* **Input data**:
- Opening Delimiter -

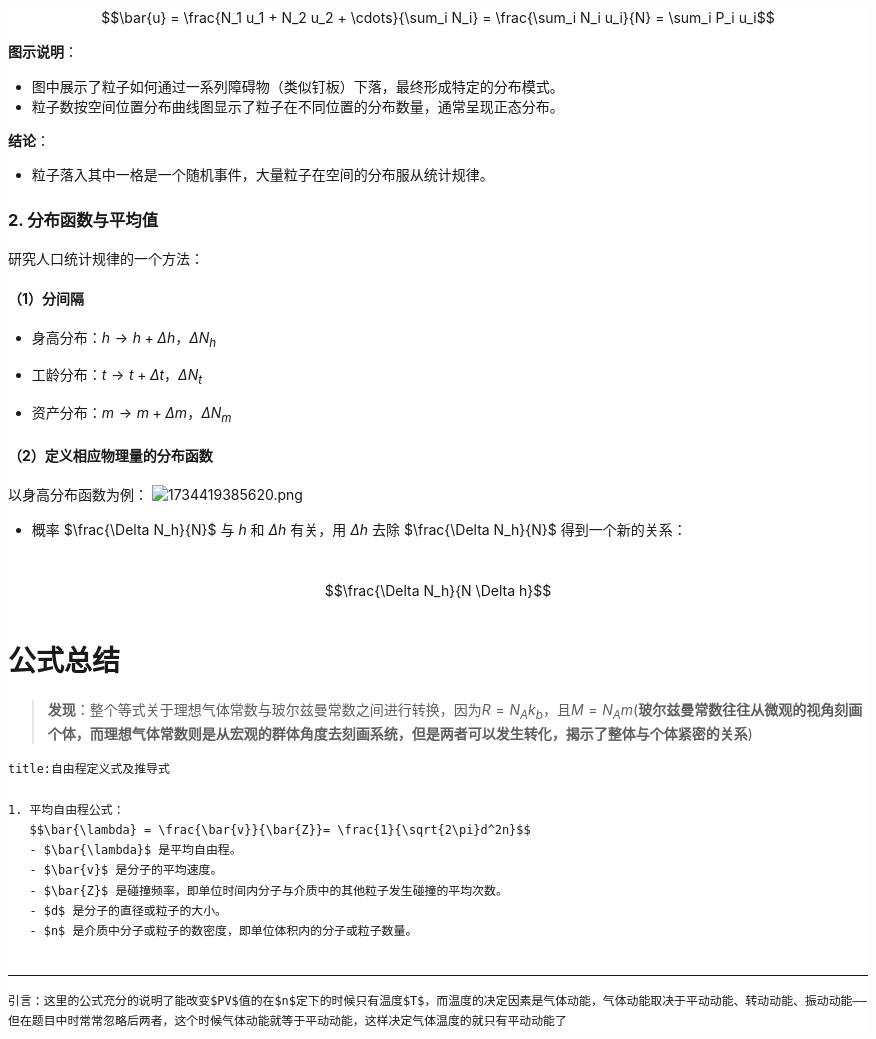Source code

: $$\bar{u} = \frac{N_1 u_1 + N_2 u_2 + \cdots}{\sum_i N_i} = \frac{\sum_i N_i u_i}{N} = \sum_i P_i u_i$$


**图示说明**：
   - 图中展示了粒子如何通过一系列障碍物（类似钉板）下落，最终形成特定的分布模式。
   - 粒子数按空间位置分布曲线图显示了粒子在不同位置的分布数量，通常呈现正态分布。

**结论**：
   - 粒子落入其中一格是一个随机事件，大量粒子在空间的分布服从统计规律。



### 2. 分布函数与平均值

研究人口统计规律的一个方法：

#### （1）分间隔

- 身高分布：$h \rightarrow h + \Delta h$，$\Delta N_h$

- 工龄分布：$t \rightarrow t + \Delta t$，$\Delta N_t$

- 资产分布：$m \rightarrow m + \Delta m$，$\Delta N_m$

#### （2）定义相应物理量的分布函数

以身高分布函数为例：
![1734419385620.png](https://www.helloimg.com/i/2024/12/17/676123827472f.png)


- 概率 $\frac{\Delta N_h}{N}$ 与 $h$ 和 $\Delta h$ 有关，用 $\Delta h$ 去除 $\frac{\Delta N_h}{N}$ 得到一个新的关系：

  $$\frac{\Delta N_h}{N \Delta h}$$


# 公式总结
>**发现**：整个等式关于理想气体常数与玻尔兹曼常数之间进行转换，因为$R=N_Ak_b$，且$M=N_Am$(**玻尔兹曼常数往往从微观的视角刻画个体，而理想气体常数则是从宏观的群体角度去刻画系统，但是两者可以发生转化，揭示了整体与个体紧密的关系**)



```ad-note
title:自由程定义式及推导式

1. 平均自由程公式：
   $$\bar{\lambda} = \frac{\bar{v}}{\bar{Z}}= \frac{1}{\sqrt{2\pi}d^2n}$$
   - $\bar{\lambda}$ 是平均自由程。
   - $\bar{v}$ 是分子的平均速度。
   - $\bar{Z}$ 是碰撞频率，即单位时间内分子与介质中的其他粒子发生碰撞的平均次数。
   - $d$ 是分子的直径或粒子的大小。
   - $n$ 是介质中分子或粒子的数密度，即单位体积内的分子或粒子数量。


```



---
	引言：这里的公式充分的说明了能改变$PV$值的在$n$定下的时候只有温度$T$，而温度的决定因素是气体动能，气体动能取决于平动动能、转动动能、振动动能——但在题目中时常常忽略后两者，这个时候气体动能就等于平动动能，这样决定气体温度的就只有平动动能了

- Closing Delimiter -

* **Try it**: Write out the full listing verbatim, excluding its pictures.

* **Solution to this task**:
Source code

: $$\bar{u} = \frac{N_1 u_1 + N_2 u_2 + \cdots}{\sum_i N_i} = \frac{\sum_i N_i u_i}{N} = \sum_i P_i u_i$$


**图示说明**：
   - 图中展示了粒子如何通过一系列障碍物（类似钉板）下落，最终形成特定的分布模式。
   - 粒子数按空间位置分布曲线图显示了粒子在不同位置的分布数量，通常呈现正态分布。

**结论**：
   - 粒子落入其中一格是一个随机事件，大量粒子在空间的分布服从统计规律。



### 2. 分布函数与平均值

研究人口统计规律的一个方法：

#### （1）分间隔

- 身高分布：$h \rightarrow h + \Delta h$，$\Delta N_h$

- 工龄分布：$t \rightarrow t + \Delta t$，$\Delta N_t$

- 资产分布：$m \rightarrow m + \Delta m$，$\Delta N_m$

#### （2）定义相应物理量的分布函数

以身高分布函数为例：
![1734419385620.png](https://www.helloimg.com/i/2024/12/17/676123827472f.png)


- 概率 $\frac{\Delta N_h}{N}$ 与 $h$ 和 $\Delta h$ 有关，用 $\Delta h$ 去除 $\frac{\Delta N_h}{N}$ 得到一个新的关系：

  $$\frac{\Delta N_h}{N \Delta h}$$


# 公式总结
>**发现**：整个等式关于理想气体常数与玻尔兹曼常数之间进行转换，因为$R=N_Ak_b$，且$M=N_Am$(**玻尔兹曼常数往往从微观的视角刻画个体，而理想气体常数则是从宏观的群体角度去刻画系统，但是两者可以发生转化，揭示了整体与个体紧密的关系**)



```ad-note
title:自由程定义式及推导式

1. 平均自由程公式：
   $$\bar{\lambda} = \frac{\bar{v}}{\bar{Z}}= \frac{1}{\sqrt{2\pi}d^2n}$$
   - $\bar{\lambda}$ 是平均自由程。
   - $\bar{v}$ 是分子的平均速度。
   - $\bar{Z}$ 是碰撞频率，即单位时间内分子与介质中的其他粒子发生碰撞的平均次数。
   - $d$ 是分子的直径或粒子的大小。
   - $n$ 是介质中分子或粒子的数密度，即单位体积内的分子或粒子数量。


```



---
	引言：这里的公式充分的说明了能改变$PV$值的在$n$定下的时候只有温度$T$，而温度的决定因素是气体动能，气体动能取决于平动动能、转动动能、振动动能——但在题目中时常常忽略后两者，这个时候气体动能就等于平动动能，这样决定气体温度的就只有平动动能了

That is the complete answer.